UndercoverGeek
UndercoverGeek

Reputation: 37

Is there a alternative in Kotlin coroutines for RxJava's 'Single'?

I am trying to convert some RxJava code to use coroutines instead.

Here is an example of code to make an API call using Single in RxJava. What do I need to do to replicate that part of the functionality using coroutines?

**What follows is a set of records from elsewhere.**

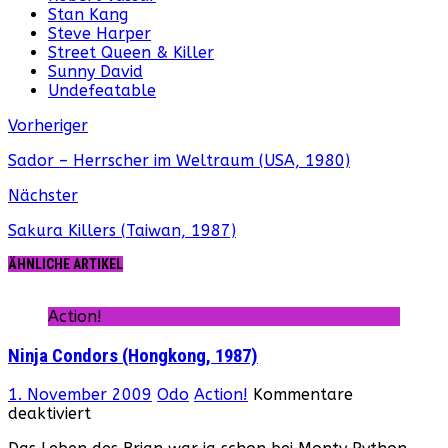
Stan Kang
Steve Harper
Street Queen & Killer
Sunny David
Undefeatable
Vorheriger
Sador – Herrscher im Weltraum (USA, 1980)
Nächster
Sakura Killers (Taiwan, 1987)
ÄHNLICHE ARTIKEL
Action!
Ninja Condors (Hongkong, 1987)
1. November 2009
Odo
Action!
Kommentare
für
deaktiviert
Ninja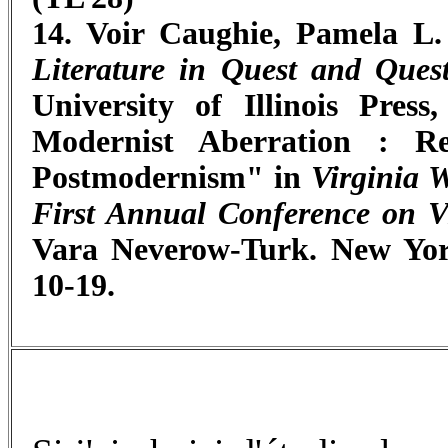
14. Voir Caughie, Pamela L
Literature in Quest and Questi
University of Illinois Pre
Modernist Aberration : R
Postmodernism" in
Virginia W
First Annual Conference on V
Vara Neverow-Turk. New York
10-19.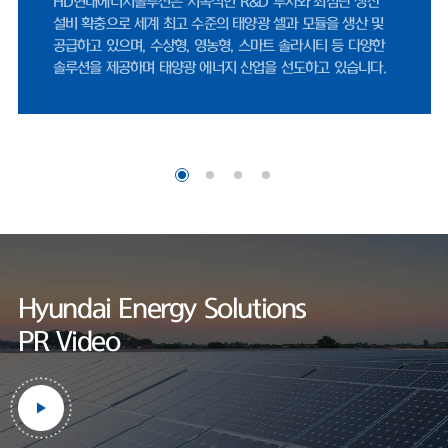
HD현대에너지솔루션 연구소는 세계적인 인증기관인 UL에서
나이스신용평가 선임연구원은 "미국 시장 내 FEOC(해외우려기관) 관
지정한 태양광 공인시험소로, 엄격한 제품 테스트를 통하여
제에 따라, 중국산 공급망에 대한 제약이 강화되면서 비중국계 공급망
세계 최고 수준의 품질을 보장하고 있습니다.
보한 기업으로서 수혜 여력이 존재한다"며 "미국 태양광 매출은 세액
적용을 위한 프로젝트 조기 추진 영향으로 2026년에도 증가할 것"으로
다봤다.한편, HD현대에너지솔루션은 사업 외연 확장에도 적극적이다.
달 정기주주총회를 통해 사업 목적에 '재생에너지 공급사업'을 명문화했
기존 신재생에너지 발전 및 전력중개사업에서 나아가, 태양광 솔루션 
범위를 보다 명확히 하기 위해서다.현재 충북 음성공장에서 셀과 모듈
체 생산하고 있다. 작년 기준 셀 공장과 모듈 공장 가동률은 각각 69.7
60.1%로 양호한 수준을 기록했
다.https://www.fntimes.com/html/view.php?
ud=2026042115205246070d260cda75_18
Hyundai Energy Solutions
PR Video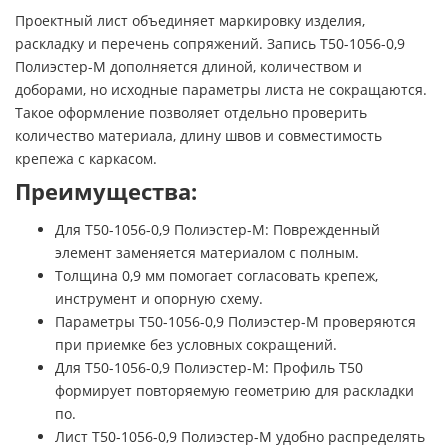
Проектный лист объединяет маркировку изделия,
раскладку и перечень сопряжений. Запись Т50-1056-0,9
Полиэстер-М дополняется длиной, количеством и
доборами, но исходные параметры листа не сокращаются.
Такое оформление позволяет отдельно проверить
количество материала, длину швов и совместимость
крепежа с каркасом.
Преимущества:
Для Т50-1056-0,9 Полиэстер-М: Поврежденный
элемент заменяется материалом с полным.
Толщина 0,9 мм помогает согласовать крепеж,
инструмент и опорную схему.
Параметры Т50-1056-0,9 Полиэстер-М проверяются
при приемке без условных сокращений.
Для Т50-1056-0,9 Полиэстер-М: Профиль Т50
формирует повторяемую геометрию для раскладки
по.
Лист Т50-1056-0,9 Полиэстер-М удобно распределять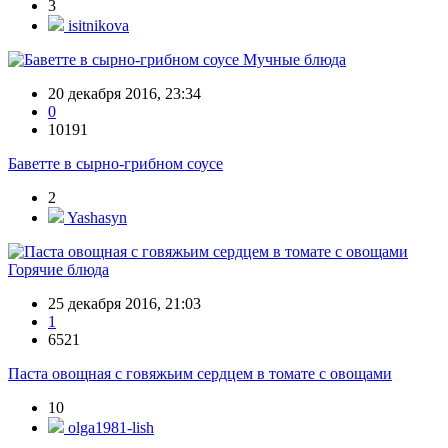
3
isitnikova
Мучные блюда
20 декабря 2016, 23:34
0
10191
Баветте в сырно-грибном соусе
2
Yashasyn
Горячие блюда
25 декабря 2016, 21:03
1
6521
Паста овощная с говяжьим сердцем в томате с овощами
10
olga1981-lish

 override fun getRegisteredDevicesList(
        headerStoreId: String,
        headerDeviceId: String,
        headerApplicationVersionNo: String,
        appId: String,
        storeId: String
    ): Single<Result<RegisteredDevicesListData>> {

        return deviceLocatorApiService.getRegisteredDevicesListFromServer(
            headerStoreId = headerStoreId,
            headerDeviceId = headerDeviceId,
            headerApplicationVersionNo = headerApplicationVersionNo,
            registeredDevicesListRequest = RegisteredDevicesListRequest(
                appId = appId,
                storeId = storeId
            )
        )
            .map { Result.withValue(it.toDomain()) }
            .onErrorReturn {
                Result.withError(
                    DeviceLocatorError(Utility.getNetworkErrorMessageFromThrowable(it), it)
                )
            }
    }

Someone suggested that I use coroutineScopes, but I'm struggling to implement it.

Upvotes: 1

Views: 1832

Answers (1)

ianhanniballake
ianhanniballake

Reputation: 199805

Kotlin publishes a number of Coroutines for reactive streams libraries that already provide helper methods for converting RxJava code into coroutines code such as an await method that transforms a Single into a suspending function (which is the equivalent in coroutines):

suspend fun getRegisteredDevicesListSuspending(
  headerStoreId: String,
  headerDeviceId: String,
  headerApplicationVersionNo: String,
  appId: String,
  storeId: String
): Result<RegisteredDevicesListData> {
  return getRegisteredDevicesList(
    headerStoreId,
    headerDeviceId,
    headerApplicationVersionNo,
    appId,
    storeId
  ).await() // Transforms your Single into a suspending method
}

Of course, if you want to go deeper and avoid usages of RxJava entirely, you can also use APIs like suspendCancellableCoroutine to convert a callback based API directly into coroutines as explained in this blog post.